As such, the only appropriate time to do this is if the allowed memory limit is tight, which can happen with persistent segment trees or 2D range trees which use $\Theta(n \log n)$ nodes or with square root decomposition solutions that use $\Theta(n \sqrt n)$ nodes. Of course, competitors should first consider reducing the number of fields in the node structs and reorder fields to minimize struct padding. Storing int indexes instead of pointers will only save 4 bytes per pointer, plus possibly some padding if the layout becomes more favorable and the struct no longer uses any 8-byte fields.

In these cases, we can take advantage of C++’s operator overloading to keep pointer semantics while using indexes:

struct node;

// Pointer to node
struct pnode {
    unsigned int idx;
    explicit operator bool();
    node& operator*();
    node* operator->();
    bool operator==(pnode &other);
};

const int NULL_IDX = 1e9;
const pnode null = { NULL_IDX };

struct node {
    int value;
    pnode left, right;
};

node store[MN];

pnode::operator bool() {
    return idx != NULL_IDX;
}

node& pnode::operator*() {
    return store[idx];
}

node* pnode::operator->() {
    return store + idx;
}

bool pnode::operator==(pnode &other) {
    return idx == other.idx;
}

Now we can write all of our functions how we would before, replacing node* with pnode.

Modern programming contests generally don’t test contestants’ abilities to optimize for space, so problems where a lot of memory is intended to be needed will set a generous memory limit, but this trick can be used to get an unintended memory-hungry solution within the memory limit, especially given that a lot of problems admit easier, unintended solutions that use square root decomposition.

In the examples above, the original struct takes up 24 bytes (due to padding), and the struct with int indexes takes up only 12. If 10 million nodes are required in a solution, which can easily be the case with solution that use $\Theta(n \log n)$ or $\Theta(n \sqrt n)$ nodes, we can save 120MB, which can make the difference between making the memory limit or not.

In Database, a problem with a persistent segment tree solution, I was able to save 63MB by switching from heap allocation to BSS allocation, and 33MB by switching from pointers to indexes, so actual savings may vary.

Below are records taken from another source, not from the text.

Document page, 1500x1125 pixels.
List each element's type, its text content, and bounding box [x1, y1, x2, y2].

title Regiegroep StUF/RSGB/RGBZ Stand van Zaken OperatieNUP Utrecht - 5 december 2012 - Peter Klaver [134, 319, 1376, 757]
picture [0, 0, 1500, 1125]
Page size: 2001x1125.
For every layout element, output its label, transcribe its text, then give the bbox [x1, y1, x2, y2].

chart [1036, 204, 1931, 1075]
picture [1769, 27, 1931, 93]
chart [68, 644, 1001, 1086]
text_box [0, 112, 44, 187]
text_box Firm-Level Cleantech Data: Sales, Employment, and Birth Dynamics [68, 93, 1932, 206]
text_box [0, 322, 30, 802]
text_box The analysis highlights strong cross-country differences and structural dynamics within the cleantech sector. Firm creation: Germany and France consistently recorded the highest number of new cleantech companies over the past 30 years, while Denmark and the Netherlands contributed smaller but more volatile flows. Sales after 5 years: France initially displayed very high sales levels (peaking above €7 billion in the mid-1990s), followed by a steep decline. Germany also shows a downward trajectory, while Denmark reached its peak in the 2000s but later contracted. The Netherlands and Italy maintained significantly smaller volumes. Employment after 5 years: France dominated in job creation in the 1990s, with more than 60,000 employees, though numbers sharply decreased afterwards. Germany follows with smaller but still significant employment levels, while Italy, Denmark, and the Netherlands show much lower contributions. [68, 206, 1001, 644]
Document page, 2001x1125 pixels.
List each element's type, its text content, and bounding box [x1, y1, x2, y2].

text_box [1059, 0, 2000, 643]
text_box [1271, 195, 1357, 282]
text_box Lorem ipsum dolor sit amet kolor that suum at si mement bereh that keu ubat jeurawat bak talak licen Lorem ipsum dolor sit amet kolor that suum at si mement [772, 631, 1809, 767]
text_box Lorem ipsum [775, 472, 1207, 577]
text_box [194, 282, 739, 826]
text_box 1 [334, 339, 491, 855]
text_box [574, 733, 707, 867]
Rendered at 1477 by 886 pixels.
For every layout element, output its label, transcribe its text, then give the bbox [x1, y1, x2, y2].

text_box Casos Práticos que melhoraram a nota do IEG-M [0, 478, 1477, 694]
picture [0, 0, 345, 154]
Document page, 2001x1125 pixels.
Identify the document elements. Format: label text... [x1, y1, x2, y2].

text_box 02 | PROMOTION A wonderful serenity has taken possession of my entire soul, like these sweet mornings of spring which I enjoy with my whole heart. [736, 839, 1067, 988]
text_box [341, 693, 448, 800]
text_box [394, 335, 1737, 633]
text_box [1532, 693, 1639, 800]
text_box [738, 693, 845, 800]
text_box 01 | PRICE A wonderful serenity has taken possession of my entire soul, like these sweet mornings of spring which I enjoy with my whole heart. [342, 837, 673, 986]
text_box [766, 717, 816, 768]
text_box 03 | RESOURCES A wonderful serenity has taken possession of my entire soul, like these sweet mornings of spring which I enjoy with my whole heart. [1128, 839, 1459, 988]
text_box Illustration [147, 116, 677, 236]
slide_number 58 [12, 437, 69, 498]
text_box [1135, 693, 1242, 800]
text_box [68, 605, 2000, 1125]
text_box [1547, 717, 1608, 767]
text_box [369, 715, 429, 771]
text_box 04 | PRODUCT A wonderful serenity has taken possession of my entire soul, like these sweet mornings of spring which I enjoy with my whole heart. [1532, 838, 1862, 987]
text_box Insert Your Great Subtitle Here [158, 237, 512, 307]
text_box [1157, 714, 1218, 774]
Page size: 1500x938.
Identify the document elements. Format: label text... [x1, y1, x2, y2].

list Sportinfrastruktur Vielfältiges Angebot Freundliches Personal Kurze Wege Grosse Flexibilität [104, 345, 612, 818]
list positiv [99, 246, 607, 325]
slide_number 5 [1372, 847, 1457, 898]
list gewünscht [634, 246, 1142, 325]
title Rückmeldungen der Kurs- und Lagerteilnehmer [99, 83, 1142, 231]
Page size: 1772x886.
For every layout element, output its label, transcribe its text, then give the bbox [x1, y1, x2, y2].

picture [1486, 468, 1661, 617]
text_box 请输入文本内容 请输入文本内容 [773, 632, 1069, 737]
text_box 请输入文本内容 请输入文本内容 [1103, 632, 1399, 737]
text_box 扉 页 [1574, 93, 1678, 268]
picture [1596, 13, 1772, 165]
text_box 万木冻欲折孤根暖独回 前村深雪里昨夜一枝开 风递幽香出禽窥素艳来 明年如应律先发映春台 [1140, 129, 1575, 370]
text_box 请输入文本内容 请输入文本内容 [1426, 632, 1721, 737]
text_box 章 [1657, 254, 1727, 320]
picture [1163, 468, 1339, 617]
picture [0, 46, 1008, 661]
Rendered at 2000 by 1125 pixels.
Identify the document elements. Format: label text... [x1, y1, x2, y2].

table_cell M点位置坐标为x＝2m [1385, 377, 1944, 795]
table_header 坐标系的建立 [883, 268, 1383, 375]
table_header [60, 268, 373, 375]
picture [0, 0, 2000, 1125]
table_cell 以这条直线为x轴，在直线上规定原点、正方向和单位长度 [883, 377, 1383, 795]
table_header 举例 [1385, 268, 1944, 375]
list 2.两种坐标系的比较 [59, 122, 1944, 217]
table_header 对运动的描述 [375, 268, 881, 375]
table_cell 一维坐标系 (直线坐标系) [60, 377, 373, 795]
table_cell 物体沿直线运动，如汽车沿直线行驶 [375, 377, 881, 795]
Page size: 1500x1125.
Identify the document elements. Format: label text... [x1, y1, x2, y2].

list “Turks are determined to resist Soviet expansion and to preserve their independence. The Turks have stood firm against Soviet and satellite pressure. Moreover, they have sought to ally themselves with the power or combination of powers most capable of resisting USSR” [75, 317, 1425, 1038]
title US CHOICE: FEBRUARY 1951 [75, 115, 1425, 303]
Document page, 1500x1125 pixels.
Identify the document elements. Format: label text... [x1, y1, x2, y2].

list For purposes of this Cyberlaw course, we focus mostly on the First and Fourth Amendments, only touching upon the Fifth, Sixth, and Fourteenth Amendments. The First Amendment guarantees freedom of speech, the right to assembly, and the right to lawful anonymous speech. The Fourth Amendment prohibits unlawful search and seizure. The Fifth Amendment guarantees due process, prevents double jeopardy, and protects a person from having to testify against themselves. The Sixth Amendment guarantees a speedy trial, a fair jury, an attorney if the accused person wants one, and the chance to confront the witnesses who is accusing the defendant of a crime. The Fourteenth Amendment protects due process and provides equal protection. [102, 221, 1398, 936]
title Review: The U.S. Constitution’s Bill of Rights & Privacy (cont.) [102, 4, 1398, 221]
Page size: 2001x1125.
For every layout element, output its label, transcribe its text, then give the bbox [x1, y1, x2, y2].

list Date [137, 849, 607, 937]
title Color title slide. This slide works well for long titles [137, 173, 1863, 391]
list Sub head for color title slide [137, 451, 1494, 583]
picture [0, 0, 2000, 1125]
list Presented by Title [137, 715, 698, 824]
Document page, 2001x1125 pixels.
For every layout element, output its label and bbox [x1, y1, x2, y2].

Bonus: Packing and 3-Byte Pointers

Outside of re-ordering the fields of a struct, we can also pack structs to force unaligned accesses, giving us better space usage at the cost of time:

struct __attribute__((packed)) node {
    long long int key;
    int value;
    pnode left, right;
};

In this example, assuming we are using a 4-byte pnode, we can save 4 bytes of padding in this example at the cost of having the key field possibly being loaded at an unaligned address, which costs more CPU cycles.

To go one step further: if we know that we won’t use more than $2^{16}$ nodes (including one value reserved for the null pointer), we can use an unsigned short, giving us 2-byte pointers, but more realistically for contest problems, if we will be using between $2^{16}$ and $2^{24}$ nodes, we can instead use a bit field:

struct __attribute__((packed)) node {
    long long int key;
    int value;
    pnode left, right;
};

struct __attribute__((packed)) pnode {
    unsigned int idx : 24;

    explicit operator bool();
    node& operator*();
    node* operator->();
    bool operator==(pnode &other);
};

This will make all pnode pointers 3 bytes, but now potentially every field in node will have unaligned reads and writes, considerably slowing things down. On Database, this approach saved 9MB over 4-byte pointers, at the cost of of a 46% slowdown.